▶ **TASK BRIEF**:
In the entries below, find every line holding the string "WIDTH" and collect it.
··········
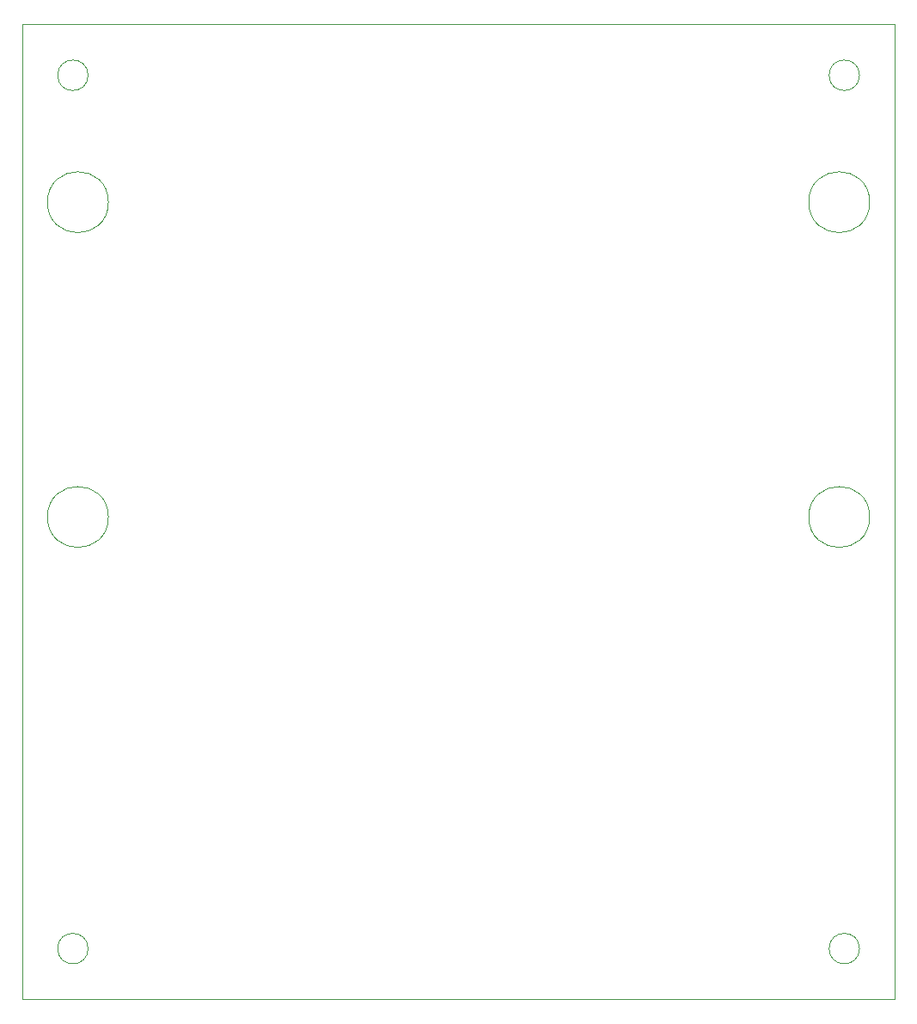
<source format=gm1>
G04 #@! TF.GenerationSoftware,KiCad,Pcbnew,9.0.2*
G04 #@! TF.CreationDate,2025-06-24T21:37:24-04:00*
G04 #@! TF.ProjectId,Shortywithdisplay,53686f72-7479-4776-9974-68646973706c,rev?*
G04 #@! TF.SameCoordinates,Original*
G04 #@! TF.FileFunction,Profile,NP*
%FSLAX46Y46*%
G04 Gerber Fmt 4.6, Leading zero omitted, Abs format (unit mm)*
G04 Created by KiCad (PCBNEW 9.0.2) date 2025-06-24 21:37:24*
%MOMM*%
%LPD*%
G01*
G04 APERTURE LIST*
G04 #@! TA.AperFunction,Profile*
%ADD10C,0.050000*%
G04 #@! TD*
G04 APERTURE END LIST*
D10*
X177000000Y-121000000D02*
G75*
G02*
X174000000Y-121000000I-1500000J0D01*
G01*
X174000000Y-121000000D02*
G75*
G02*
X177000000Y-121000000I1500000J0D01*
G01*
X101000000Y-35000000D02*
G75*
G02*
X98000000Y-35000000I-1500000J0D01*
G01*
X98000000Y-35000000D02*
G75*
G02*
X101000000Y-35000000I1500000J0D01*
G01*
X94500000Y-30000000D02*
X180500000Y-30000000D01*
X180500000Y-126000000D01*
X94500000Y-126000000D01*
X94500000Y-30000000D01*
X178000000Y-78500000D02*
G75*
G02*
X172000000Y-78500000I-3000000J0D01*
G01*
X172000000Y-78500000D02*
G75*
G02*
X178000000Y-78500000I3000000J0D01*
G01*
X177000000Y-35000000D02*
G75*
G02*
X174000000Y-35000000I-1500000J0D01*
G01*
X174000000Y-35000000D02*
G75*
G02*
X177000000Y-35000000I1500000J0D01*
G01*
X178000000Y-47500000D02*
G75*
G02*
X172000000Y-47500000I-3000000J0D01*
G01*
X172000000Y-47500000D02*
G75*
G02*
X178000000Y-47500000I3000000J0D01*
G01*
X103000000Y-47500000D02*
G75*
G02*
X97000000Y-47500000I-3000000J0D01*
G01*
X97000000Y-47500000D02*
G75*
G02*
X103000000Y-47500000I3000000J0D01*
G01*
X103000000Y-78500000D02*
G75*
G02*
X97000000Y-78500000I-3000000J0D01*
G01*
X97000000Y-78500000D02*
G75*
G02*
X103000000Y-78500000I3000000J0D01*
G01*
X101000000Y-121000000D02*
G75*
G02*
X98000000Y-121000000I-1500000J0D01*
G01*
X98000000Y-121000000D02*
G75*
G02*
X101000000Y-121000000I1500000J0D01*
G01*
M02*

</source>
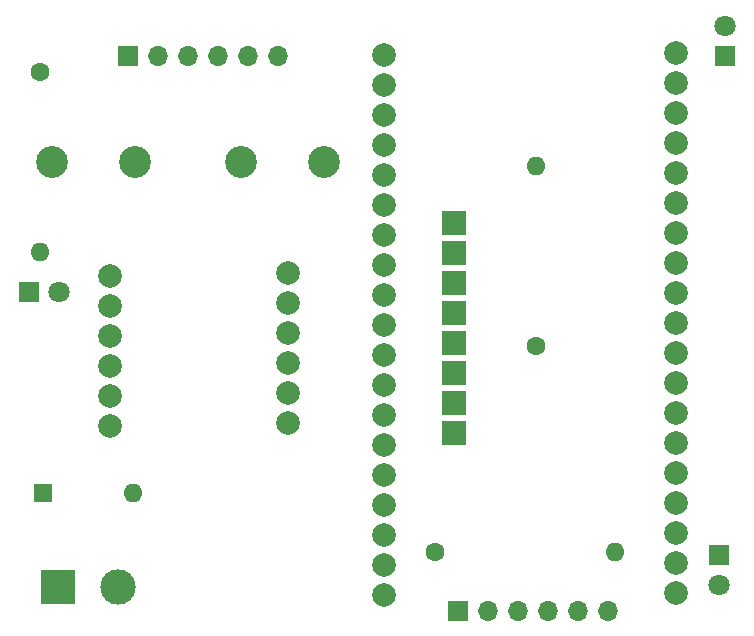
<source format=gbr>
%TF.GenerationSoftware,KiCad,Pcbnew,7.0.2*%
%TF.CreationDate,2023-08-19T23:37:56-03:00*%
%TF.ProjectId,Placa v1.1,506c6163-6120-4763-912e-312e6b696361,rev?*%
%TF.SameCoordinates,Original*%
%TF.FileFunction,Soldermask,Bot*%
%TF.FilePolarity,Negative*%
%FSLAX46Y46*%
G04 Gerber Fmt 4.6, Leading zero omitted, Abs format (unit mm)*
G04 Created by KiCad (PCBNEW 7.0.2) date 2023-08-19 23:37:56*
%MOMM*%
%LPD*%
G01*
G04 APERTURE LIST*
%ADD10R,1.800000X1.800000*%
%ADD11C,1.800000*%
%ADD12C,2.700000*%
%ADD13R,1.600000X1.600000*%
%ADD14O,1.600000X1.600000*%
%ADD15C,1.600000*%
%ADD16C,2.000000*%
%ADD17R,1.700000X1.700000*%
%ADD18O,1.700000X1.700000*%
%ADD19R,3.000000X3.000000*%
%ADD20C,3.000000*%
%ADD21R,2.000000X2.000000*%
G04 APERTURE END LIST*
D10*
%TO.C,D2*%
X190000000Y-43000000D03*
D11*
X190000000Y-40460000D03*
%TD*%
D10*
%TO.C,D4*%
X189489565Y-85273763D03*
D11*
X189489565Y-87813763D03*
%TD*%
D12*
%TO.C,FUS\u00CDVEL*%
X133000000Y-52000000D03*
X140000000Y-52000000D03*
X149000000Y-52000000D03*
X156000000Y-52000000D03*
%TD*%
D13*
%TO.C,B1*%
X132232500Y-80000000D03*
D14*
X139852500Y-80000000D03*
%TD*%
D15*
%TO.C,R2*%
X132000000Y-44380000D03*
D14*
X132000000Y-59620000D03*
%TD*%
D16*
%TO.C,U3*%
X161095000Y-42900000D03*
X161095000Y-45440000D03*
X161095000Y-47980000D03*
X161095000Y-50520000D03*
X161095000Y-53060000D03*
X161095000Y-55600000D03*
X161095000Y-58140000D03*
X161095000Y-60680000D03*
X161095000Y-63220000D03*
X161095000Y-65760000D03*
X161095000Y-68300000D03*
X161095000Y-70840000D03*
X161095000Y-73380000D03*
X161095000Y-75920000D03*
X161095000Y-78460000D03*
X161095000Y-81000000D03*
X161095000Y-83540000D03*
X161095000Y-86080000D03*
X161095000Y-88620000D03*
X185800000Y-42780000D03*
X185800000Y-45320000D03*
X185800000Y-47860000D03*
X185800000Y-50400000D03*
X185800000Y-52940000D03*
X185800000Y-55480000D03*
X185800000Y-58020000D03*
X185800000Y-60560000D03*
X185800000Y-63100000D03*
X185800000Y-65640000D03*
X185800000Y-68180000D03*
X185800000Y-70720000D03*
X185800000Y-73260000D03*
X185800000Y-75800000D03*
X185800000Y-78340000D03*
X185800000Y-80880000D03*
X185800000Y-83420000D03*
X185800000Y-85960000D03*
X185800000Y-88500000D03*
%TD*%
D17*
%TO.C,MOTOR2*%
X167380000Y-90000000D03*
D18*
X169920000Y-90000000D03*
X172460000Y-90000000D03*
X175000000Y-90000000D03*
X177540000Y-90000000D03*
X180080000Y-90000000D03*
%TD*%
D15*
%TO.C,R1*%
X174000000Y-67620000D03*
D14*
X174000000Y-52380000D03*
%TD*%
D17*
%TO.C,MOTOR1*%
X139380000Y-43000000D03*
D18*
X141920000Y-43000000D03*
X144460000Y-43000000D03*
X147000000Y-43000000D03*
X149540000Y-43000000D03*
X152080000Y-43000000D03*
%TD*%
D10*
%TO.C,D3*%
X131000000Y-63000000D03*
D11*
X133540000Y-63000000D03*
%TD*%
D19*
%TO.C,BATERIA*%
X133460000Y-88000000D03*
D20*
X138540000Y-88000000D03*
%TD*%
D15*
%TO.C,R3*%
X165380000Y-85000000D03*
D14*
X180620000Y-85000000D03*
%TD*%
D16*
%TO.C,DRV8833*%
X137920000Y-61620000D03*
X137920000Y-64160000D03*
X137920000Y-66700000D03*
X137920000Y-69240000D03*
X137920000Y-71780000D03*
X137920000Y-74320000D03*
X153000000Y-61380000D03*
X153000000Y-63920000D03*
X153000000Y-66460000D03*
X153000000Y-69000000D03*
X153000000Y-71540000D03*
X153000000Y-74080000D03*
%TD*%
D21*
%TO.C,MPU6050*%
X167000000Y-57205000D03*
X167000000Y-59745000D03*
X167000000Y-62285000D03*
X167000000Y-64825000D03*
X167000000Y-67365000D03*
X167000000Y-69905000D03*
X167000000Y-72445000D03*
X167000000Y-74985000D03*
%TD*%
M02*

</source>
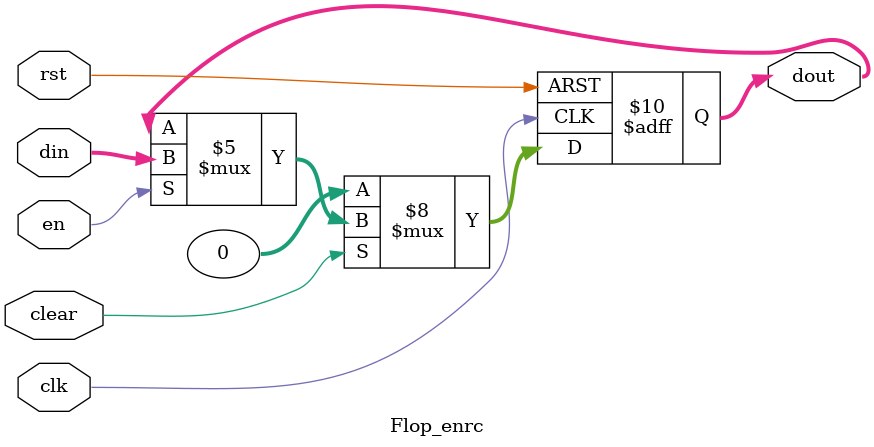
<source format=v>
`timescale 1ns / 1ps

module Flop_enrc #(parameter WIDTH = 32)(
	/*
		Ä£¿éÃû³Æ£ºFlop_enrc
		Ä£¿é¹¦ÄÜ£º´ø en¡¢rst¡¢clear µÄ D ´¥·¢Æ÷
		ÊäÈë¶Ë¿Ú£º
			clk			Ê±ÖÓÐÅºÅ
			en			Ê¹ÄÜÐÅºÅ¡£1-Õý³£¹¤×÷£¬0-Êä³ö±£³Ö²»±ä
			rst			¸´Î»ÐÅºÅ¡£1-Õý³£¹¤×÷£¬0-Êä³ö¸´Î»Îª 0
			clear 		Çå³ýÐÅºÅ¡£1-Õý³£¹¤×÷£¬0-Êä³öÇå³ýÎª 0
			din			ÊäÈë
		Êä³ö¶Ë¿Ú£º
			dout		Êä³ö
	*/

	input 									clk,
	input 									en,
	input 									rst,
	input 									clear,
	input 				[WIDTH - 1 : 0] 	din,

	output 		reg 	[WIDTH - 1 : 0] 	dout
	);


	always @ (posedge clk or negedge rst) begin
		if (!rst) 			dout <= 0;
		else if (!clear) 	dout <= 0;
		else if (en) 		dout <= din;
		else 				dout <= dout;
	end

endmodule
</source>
··········
▶ **WRITTEN ANSWER**:
module Flop_enrc #(parameter WIDTH = 32)(
	input 				[WIDTH - 1 : 0] 	din,
	output 		reg 	[WIDTH - 1 : 0] 	dout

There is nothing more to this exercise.